- [Task instructions]:
1. For the insurance audit text, decide whether each statement below agrees with it: (a) percentages are accepted as a way to split payroll between classifications, (b) royalty income from patents or copyrights is among the items that can be deducted from gross sales, (c) total cost covers bonuses and commissions. Answer yes or no for each and quote the words of the text that decide it.
2. Swap "employer" for "company" and write out the insurance audit text from "What does interchange" to "are not accepted).".

- [Provided passage]:
——

What is considered gross sales?
Gross sales is the gross amount charged by the named insured for all
goods/products sold or distributed; operations performed during the policy
period; rentals; and dues or fees. This would include discounts or allowances.
If your policy premium is based on gross sales, certain items can be deducted
from gross sales such as sales or excise taxes submitted to a government
division; credits for repossessed, damaged or returned merchandise; finance
charges; freight charges; and royalty income from patents or copyrights, which
are not product sales.
What is the definition of total cost?
Polices based on total cost are primarily for general liability when
subcontractors are used. This includes the cost of all labor, materials, and
equipment furnished, used or delivered for use in the execution of the work.
This would also include all fees, bonuses or commissions made, paid, or due.
What does interchange of labor mean in respect to workers compensation
policies?
Interchange of labor means some employees may perform duties related to more
than one basic assigned classification. For workers’ compensation policies,
some states allow the split between two or more basic classifications as long
as the employer maintains proper payroll records which reflect the actual time
spent performing work in each classification (percentages are not accepted).
Several states do not allow a split unless the insured is involved in
construction or erection work. Otherwise, the entire payroll is assigned to the
highest rated classification.
Why is it important to have certificates of insurance for subcontractors
available during the audit process?
In order to protect your business, you should always secure a certificate of
insurance for both workers compensation and general liability coverage at the
time you hire each subcontractor or independent contractor, to work on your
behalf. Having proof of proper and adequate insurance and coverages/limits for
your subcontractors (by securing certificates of insurance) will lessen the
chargeable premium at time of audit.

——

- [Collected data]:
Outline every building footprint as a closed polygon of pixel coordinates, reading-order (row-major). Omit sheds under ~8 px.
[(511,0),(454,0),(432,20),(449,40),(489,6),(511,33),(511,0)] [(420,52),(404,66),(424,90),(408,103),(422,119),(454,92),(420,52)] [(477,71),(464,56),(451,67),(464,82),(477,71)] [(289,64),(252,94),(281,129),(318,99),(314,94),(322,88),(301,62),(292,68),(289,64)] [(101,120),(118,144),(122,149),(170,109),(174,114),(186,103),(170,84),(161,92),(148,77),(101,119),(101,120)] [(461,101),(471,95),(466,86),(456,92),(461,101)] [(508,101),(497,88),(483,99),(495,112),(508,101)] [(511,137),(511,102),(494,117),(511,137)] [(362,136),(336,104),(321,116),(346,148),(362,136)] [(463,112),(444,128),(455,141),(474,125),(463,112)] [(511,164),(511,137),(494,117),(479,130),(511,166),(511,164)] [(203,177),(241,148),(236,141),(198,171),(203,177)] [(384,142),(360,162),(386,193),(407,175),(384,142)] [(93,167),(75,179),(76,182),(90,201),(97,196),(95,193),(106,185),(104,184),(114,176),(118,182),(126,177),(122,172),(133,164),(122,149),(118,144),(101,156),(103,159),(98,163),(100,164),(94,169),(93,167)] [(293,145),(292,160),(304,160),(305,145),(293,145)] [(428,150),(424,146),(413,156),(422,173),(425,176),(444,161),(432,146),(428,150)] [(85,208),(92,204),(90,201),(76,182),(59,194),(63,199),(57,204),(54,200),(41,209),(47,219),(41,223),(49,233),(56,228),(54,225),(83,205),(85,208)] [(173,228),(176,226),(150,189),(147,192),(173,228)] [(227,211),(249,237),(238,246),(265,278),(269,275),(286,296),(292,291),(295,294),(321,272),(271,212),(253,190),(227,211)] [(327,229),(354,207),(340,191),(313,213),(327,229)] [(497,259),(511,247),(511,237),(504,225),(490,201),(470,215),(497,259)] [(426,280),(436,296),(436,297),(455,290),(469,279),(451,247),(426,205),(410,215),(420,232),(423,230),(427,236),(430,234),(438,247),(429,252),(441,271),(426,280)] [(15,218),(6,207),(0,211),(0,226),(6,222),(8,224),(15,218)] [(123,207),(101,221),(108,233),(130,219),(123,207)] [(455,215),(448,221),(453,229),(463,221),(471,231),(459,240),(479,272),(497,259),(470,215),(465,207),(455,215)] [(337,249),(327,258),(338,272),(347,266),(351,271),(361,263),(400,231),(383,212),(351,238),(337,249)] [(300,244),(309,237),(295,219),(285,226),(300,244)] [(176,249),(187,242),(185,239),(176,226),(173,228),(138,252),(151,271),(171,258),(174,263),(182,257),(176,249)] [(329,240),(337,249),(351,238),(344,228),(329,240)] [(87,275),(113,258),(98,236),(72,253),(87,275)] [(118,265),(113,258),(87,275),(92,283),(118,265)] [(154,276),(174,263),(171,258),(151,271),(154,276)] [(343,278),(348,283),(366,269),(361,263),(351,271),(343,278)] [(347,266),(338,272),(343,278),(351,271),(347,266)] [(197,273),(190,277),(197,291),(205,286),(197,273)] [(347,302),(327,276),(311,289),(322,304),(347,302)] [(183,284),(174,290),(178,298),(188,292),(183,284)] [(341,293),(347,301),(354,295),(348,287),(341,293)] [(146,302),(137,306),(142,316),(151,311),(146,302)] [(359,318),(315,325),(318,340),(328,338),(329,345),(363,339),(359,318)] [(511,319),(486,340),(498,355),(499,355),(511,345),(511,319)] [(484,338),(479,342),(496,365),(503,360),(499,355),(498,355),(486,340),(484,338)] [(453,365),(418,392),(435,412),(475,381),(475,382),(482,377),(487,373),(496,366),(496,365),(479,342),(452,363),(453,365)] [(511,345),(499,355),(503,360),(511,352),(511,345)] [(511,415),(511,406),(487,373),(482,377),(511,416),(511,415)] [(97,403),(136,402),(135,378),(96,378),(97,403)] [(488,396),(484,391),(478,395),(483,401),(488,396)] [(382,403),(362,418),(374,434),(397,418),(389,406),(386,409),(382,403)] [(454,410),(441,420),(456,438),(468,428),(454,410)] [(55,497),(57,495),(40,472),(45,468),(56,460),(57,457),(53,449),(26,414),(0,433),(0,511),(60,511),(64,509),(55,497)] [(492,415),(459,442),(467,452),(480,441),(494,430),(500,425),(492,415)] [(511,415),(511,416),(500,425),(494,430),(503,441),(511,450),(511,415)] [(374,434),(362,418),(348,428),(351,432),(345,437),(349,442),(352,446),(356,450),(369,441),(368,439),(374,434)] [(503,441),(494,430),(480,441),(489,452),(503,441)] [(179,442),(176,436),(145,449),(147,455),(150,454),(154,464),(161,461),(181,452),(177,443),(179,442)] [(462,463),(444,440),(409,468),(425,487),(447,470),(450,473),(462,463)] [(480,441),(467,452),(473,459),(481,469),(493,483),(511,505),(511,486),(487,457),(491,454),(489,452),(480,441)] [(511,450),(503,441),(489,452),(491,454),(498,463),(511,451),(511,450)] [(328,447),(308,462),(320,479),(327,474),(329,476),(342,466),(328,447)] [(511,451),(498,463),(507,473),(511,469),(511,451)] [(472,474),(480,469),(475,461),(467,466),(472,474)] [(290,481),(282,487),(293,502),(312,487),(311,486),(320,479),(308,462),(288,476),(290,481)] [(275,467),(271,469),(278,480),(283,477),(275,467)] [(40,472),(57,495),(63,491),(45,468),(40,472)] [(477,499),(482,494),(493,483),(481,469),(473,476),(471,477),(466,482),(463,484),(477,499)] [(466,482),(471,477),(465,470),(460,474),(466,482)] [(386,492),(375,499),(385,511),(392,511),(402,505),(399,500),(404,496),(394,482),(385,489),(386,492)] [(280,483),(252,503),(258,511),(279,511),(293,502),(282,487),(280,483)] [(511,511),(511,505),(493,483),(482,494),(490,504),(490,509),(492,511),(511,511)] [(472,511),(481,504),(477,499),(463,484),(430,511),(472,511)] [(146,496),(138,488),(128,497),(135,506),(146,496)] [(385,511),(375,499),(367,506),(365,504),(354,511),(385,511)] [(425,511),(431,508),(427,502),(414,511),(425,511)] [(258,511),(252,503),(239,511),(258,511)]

——

- [Completed exercise]:
1.
(a) No: "(percentages are not accepted)"
(b) Yes: "certain items can be deducted from gross sales such as" and "royalty income from patents or copyrights, which are not product sales"
(c) Yes: "This would also include all fees, bonuses or commissions made, paid, or due."

2.
What does interchange of labor mean in respect to workers compensation
policies?
Interchange of labor means some employees may perform duties related to more
than one basic assigned classification. For workers’ compensation policies,
some states allow the split between two or more basic classifications as long
as the company maintains proper payroll records which reflect the actual time
spent performing work in each classification (percentages are not accepted).